§ **TEXT**:
Hematological parameters and lipid profiles.

Fourteen publications reported on the associations of pesticide exposure with hematological parameters (Table 9). Twelve of the 14 publications relied on questionnaires to assess environmental or occupational pesticide exposure^{52,54,73,81,94,96,98,238,245–248}; only 2 ascertained exposure via direct exposure assessment and used these measurements in their exposure–outcome analyses.^242,249 Four publications reported null associations with hematological parameters.^54,94,98,238 Conversely, 2 publications from cross-sectional studies conducted in Mexico⁹⁶ and Ecuador⁸¹ reported higher hemoglobin and hematocrit levels in those occupationally or environmentally exposed to pesticides than in those unexposed. In addition, a publication from a different cross-sectional study in Mexico (mentioned above) found that higher $\mathrm{\beta }\text{-glucuronidase}$ activity was associated with higher hemoglobin and hematocrit levels.²⁴² A case–control study conducted in Brazil, Argentina, and Mexico found increased odds of aplastic anemia among adults exposed to pesticides.²⁴⁵

A publication from a cross-sectional study in Brazil reported decreased neutrophils and monocytes among tobacco farmworkers exposed to multiple pesticide classes, but not among controls.⁷³ Notably, a publication from a prospective cohort study of school-age children from a tobacco-producing region in Brazil (mentioned above) also reported lower numbers of neutrophils, monocytes, and basophils, but higher hemoglobin levels and lymphocytes, at the beginning of the pesticide application period compared with the leaf harvest period.⁵² Similarly, a publication from a cross-sectional study of Brazilian farmworkers and their families reported that detectable serum concentrations of various OC pesticides [i.e., hexachlorocyclohexane (HCH), aldrin, heptachlor, trans-nonachlor, endosulfan, endrin, DDT, DDE, and methoxychlor] were associated with lower numbers of white blood cells, particularly monocytes and eosinophils.²⁴⁹ This publication also reported that detectable serum concentrations of $\mathrm{\gamma }\text{-chlordane}$ were associated with lower hemoglobin levels. Last, cross-sectional studies conducted in Brazil^246,247 and Colombia²⁴⁸ reported associations between farm work, length of pesticide exposure (i.e., $>10$ y), and exposure during the harvest period with alterations in various hematological parameters, including hemoglobin levels and number of leukocytes, platelets, and monocytes.

§ **RECORD EXCERPTS**:
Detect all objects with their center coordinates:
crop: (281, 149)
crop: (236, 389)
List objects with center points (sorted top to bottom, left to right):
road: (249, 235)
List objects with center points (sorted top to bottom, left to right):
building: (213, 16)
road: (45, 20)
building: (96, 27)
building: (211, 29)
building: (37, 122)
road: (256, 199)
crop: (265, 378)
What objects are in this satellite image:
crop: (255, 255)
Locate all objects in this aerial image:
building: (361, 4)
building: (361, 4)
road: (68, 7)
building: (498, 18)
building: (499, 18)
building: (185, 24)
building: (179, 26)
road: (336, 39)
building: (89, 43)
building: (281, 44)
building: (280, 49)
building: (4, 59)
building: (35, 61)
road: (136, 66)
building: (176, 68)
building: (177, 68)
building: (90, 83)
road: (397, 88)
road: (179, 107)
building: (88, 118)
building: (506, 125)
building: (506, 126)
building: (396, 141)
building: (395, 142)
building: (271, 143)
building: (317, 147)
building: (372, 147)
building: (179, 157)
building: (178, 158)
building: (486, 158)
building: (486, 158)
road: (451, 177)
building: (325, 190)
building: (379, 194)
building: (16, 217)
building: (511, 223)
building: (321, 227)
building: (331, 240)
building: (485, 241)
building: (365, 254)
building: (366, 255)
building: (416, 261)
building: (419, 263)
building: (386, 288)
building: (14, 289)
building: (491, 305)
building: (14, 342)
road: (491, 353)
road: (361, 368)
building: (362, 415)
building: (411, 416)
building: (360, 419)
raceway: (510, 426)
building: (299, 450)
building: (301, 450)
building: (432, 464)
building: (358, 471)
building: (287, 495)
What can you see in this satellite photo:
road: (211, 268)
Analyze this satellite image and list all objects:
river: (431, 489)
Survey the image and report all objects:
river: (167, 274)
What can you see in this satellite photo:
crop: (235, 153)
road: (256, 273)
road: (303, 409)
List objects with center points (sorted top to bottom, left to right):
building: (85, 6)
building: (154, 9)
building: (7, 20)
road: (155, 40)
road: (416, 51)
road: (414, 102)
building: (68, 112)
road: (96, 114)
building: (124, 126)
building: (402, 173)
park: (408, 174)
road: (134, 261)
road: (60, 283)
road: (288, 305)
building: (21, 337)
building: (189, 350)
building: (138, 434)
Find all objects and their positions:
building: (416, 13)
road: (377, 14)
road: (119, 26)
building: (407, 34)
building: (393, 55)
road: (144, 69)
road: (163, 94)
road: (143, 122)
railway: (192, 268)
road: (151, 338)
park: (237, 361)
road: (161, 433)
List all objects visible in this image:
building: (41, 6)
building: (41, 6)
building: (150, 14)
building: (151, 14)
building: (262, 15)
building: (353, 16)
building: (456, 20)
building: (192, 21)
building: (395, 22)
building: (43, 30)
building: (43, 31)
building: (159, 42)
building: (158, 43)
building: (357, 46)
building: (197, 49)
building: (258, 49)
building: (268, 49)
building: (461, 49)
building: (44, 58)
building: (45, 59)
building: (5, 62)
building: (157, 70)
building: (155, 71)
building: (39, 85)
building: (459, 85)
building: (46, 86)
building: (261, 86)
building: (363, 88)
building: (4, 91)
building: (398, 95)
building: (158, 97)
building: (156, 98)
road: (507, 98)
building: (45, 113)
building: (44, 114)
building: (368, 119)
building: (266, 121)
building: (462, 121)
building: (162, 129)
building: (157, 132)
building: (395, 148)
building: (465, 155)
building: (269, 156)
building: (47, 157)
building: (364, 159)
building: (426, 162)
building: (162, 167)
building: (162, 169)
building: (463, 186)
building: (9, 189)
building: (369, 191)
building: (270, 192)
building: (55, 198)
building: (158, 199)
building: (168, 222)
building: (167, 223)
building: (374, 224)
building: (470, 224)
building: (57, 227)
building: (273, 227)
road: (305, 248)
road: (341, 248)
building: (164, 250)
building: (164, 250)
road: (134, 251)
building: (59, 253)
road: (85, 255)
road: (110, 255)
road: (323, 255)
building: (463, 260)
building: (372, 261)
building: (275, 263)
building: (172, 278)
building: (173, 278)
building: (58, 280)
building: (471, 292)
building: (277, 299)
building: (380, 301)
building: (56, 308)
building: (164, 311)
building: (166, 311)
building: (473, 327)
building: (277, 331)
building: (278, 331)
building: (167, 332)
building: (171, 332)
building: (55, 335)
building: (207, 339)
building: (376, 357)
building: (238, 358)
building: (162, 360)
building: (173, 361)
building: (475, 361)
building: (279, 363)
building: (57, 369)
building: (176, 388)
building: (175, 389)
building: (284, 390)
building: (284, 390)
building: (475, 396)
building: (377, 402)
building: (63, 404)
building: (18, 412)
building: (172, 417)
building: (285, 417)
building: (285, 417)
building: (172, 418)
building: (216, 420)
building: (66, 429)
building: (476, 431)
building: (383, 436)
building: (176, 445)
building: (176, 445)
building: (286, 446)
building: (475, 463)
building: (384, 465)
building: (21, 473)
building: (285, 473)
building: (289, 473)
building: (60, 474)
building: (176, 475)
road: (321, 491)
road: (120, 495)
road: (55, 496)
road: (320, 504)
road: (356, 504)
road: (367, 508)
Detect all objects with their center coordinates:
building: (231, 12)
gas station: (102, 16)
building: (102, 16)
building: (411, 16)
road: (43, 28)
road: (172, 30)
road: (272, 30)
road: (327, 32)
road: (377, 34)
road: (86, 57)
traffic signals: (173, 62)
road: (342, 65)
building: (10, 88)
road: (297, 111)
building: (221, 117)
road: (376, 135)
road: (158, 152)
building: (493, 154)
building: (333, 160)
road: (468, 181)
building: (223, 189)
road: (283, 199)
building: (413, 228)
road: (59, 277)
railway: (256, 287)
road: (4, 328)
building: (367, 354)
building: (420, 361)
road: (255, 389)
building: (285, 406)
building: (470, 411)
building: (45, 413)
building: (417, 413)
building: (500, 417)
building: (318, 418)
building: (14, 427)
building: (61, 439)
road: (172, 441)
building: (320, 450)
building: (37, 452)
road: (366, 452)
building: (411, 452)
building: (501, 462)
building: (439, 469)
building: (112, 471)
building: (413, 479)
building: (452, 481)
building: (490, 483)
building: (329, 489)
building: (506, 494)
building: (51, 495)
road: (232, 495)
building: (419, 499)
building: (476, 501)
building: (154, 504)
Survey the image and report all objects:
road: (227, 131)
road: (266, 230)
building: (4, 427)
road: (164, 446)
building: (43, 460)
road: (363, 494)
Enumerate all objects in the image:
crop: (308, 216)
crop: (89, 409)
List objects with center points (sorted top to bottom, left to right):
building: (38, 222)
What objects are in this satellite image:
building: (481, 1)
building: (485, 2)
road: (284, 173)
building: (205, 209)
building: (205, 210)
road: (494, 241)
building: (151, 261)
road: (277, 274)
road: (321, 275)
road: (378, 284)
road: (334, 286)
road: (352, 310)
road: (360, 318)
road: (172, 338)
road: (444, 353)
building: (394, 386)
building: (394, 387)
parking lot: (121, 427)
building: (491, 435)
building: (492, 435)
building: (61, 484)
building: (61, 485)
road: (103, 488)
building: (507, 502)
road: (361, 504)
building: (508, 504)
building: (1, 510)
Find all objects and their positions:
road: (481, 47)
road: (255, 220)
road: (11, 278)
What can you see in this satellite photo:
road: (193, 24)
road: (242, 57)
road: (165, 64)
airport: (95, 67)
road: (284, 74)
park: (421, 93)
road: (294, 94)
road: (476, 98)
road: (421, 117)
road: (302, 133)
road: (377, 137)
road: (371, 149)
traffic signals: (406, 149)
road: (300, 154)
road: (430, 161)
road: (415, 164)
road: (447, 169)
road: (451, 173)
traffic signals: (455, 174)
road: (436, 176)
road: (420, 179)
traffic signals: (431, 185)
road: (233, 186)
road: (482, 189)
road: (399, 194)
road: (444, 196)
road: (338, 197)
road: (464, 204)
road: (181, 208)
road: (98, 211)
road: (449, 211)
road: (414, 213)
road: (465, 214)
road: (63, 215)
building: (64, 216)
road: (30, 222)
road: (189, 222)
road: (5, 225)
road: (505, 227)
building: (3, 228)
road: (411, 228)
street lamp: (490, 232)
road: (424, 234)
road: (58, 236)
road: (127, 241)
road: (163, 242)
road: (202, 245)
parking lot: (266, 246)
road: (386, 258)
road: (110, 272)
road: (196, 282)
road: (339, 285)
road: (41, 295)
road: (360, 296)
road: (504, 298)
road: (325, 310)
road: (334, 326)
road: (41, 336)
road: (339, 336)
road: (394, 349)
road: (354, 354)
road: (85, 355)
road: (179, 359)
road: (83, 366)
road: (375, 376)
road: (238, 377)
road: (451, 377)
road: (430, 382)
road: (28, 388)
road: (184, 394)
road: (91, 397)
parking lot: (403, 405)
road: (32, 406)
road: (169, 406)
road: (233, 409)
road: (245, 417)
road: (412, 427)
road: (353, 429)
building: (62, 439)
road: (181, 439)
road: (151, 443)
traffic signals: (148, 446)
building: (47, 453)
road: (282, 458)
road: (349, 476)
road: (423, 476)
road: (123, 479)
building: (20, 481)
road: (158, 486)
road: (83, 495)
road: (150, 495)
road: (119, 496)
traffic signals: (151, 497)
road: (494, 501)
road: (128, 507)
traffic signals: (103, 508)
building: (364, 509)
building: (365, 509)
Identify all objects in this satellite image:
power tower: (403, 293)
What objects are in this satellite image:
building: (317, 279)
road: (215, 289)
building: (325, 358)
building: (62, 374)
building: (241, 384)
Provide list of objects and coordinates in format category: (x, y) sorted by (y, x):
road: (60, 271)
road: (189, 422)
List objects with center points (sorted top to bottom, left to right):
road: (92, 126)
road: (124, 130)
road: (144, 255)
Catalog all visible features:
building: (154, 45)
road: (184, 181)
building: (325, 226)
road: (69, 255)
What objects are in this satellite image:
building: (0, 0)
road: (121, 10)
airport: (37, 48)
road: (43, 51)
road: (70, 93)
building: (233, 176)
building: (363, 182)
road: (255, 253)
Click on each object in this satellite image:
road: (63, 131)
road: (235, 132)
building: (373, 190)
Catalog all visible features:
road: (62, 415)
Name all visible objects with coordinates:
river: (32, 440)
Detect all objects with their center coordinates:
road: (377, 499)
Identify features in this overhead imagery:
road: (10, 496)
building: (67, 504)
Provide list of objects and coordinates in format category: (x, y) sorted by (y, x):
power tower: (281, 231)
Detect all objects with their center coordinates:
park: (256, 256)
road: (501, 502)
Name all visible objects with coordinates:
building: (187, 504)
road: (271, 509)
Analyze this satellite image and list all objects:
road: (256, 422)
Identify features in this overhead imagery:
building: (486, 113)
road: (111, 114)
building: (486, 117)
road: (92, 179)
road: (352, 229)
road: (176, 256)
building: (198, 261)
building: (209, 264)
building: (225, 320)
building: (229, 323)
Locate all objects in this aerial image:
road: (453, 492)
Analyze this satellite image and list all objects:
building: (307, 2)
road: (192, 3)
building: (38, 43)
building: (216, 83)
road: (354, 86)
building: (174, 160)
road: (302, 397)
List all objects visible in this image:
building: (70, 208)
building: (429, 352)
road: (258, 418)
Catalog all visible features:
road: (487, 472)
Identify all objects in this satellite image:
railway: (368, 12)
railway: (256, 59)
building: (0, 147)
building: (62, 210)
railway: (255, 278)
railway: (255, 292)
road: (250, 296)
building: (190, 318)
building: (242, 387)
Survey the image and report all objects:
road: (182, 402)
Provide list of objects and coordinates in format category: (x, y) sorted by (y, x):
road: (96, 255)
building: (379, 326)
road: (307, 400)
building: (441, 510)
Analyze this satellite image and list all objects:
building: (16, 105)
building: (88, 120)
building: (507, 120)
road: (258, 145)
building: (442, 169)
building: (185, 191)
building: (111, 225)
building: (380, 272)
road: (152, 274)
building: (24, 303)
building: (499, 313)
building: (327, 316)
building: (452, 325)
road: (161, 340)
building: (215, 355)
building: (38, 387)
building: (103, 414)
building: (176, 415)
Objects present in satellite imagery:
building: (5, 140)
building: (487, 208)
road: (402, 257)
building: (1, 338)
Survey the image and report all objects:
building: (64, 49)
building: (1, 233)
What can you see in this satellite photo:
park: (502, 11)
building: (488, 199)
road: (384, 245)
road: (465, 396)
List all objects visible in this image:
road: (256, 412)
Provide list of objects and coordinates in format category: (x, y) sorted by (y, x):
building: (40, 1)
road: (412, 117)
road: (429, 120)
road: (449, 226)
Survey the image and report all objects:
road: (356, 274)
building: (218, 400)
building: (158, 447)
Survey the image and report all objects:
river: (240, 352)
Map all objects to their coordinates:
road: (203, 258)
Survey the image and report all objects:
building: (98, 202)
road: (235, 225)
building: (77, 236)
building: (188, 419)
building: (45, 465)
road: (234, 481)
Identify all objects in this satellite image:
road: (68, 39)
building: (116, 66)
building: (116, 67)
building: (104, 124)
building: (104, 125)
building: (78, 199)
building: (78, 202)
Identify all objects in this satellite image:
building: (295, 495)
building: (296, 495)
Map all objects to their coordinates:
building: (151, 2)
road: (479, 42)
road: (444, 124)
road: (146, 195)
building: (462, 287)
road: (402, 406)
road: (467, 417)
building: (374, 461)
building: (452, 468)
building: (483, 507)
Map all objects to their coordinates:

§ **YOUR TASKS**:
[a] Name every country that the passage on pesticide exposure and hematological parameters gives as a site where a study was conducted.
[b] Carry the passage on pesticide exposure and hematological parameters forward from its final sentence.
The data play no part in the work that comes next.

§ **RESPONSES BY TASK**:
[a] Mexico, Ecuador, Brazil, Argentina, Colombia

[b]
Eight publications reported on associations between pesticide exposure and lipid profiles in LAC populations (Table 9); three of them reported null associations.^94,96,98 Two publications from cross-sectional studies conducted in Ecuador⁸¹ and Mexico²⁵⁰ reported lower cholesterol or low-density lipoprotein levels among individuals with high pesticide exposure compared with those with moderate or no exposure. The study in Mexico also found associations of higher blood BChE activity with higher cholesterol, triglyceride, very low-density lipoprotein, or total lipid levels, but these associations varied by BMI.²⁵⁰ A publication from another cross-sectional study in Mexico (mentioned above) found that higher $\mathrm{\beta }\text{-glucuronidase}$ activity was associated with higher cholesterol, triglyceride, and total lipid levels, but also with lower high-density lipoprotein levels.²⁴² A publication from a cross-sectional study of coffee harvesters in Colombia exposed to OP pesticides reported that higher blood BChE activity was associated with hypercholesterolemia (defined as total cholesterol $\ge 200\mathrm{mg}/\text{dL}$).²⁵¹ Conversely, a cross-sectional study in Brazil reported higher total cholesterol levels among farmworkers who had not worked with pesticides.⁸⁸

Acoustic damage.

Eight publications from cross-sectional studies conducted in Brazil evaluated the association of exposure to either the OP pesticide malathion or several pesticide classes—assessed via questionnaire—with hearing problems (Table 9). Seven of the eight publications reported that elevated pesticide exposure was associated with acoustic damage, as indicated by poorer performance in tests such as the Distortion Product Otoacoustic Emissions (DPOAE) test, the Transient Stimulus Otoacoustic Emissions (TSOAE) test, the Duration Pattern test (DPT), and the Gaps-in-Noise test (GIN).^252–258 In contrast, a publication from a small cross-sectional study of rural workers in Brazil reported null associations between AChE activity and hearing loss.²⁵⁹

Other outcomes.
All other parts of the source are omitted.